|Governor Ronald W. Reagan R. California|
What Bill Buckley and then Governor Ronald Reagan of California were talking about here in 1967 was the growth of the Federal Government from the Great Society and other programs and how that growth impacts the state’s. Bill Buckley and Governor Reagan, making the argument that if government does more and taxes more it would leave fewer resources and less things for the state’s to do. Since the Federal Government gets a piece out of every tax base in every state and each state has to operate out of available funds in their own state that the Feds also has access to. Which I believe is fair argument about the Great Society and goes to who should be running all of these social welfare programs. The Feds’s, or the state’s.

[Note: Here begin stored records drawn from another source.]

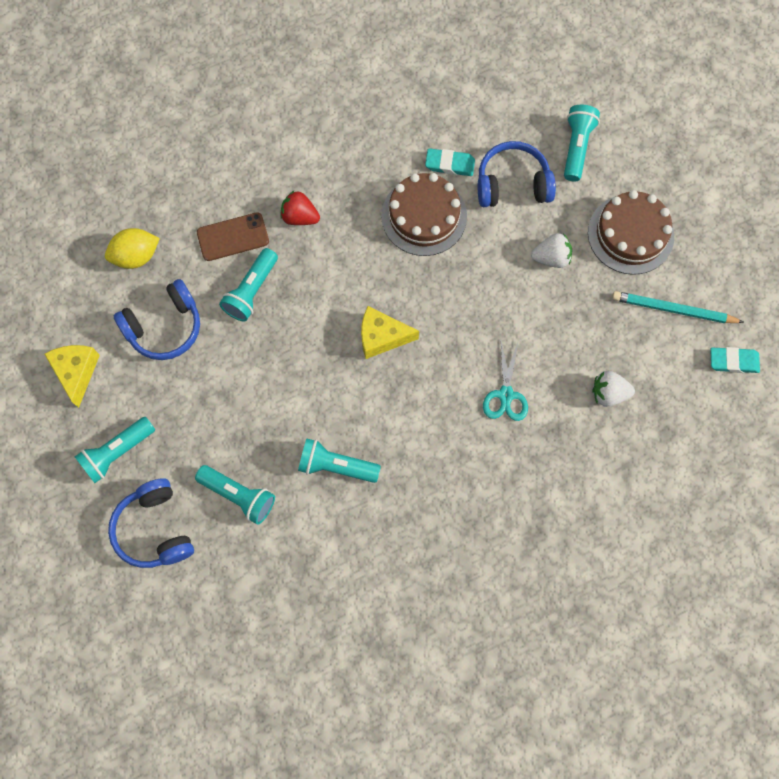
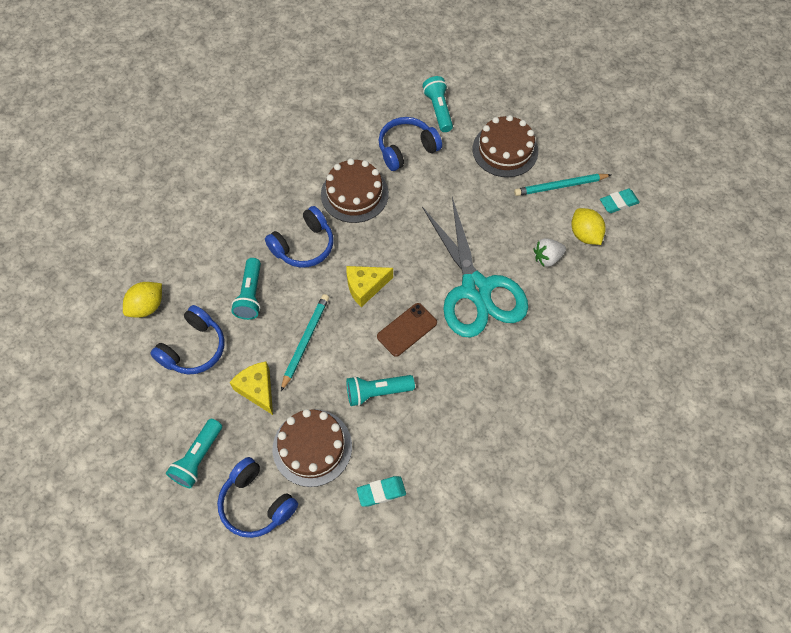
camera: 25 degrees left, 10 degrees down
yellow cheese [45,345,100,408] -> yellow cheese moved to [229,362,273,415]
turquoise flashlight [195,465,275,525] -> brown cake [273,409,352,487]
brown phone [197,212,269,261] -> brown phone moved to [377,303,437,357]
red strawberry [280,191,320,225] -> none
turquoise eraser [425,148,475,176] -> turquoise eraser moved to [357,476,406,507]
turquoise scissors [483,342,528,421] -> turquoise scissors [422,197,528,338], size x2.34
white strawberry [531,233,572,268] -> none
none -> blue headphones [265,206,333,268]
none -> turquoise pencil [281,294,329,391]
none -> yellow lemon [571,208,606,245]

I don’t think anyone would design the New Deal and Great Society today the way they were designed back in the 1930s and 1960s. Today’s so-called Progressives, would have expanded those programs. Today’s Conservatives, Conservative Libertarians really, would have decentralized those programs have the state’s be responsible for running them in their own state’s. Today’s Liberals, such as myself would have designed those programs to empower people in need to get on their own feet. Things like education, job training, even encouraging disabled people to work as much as they can, encouraging economic development in low-income communities. And I even like the idea as a Liberal Federalist myself of having the state’s run these social welfare programs. Provided that the money for those programs is used the way its intended.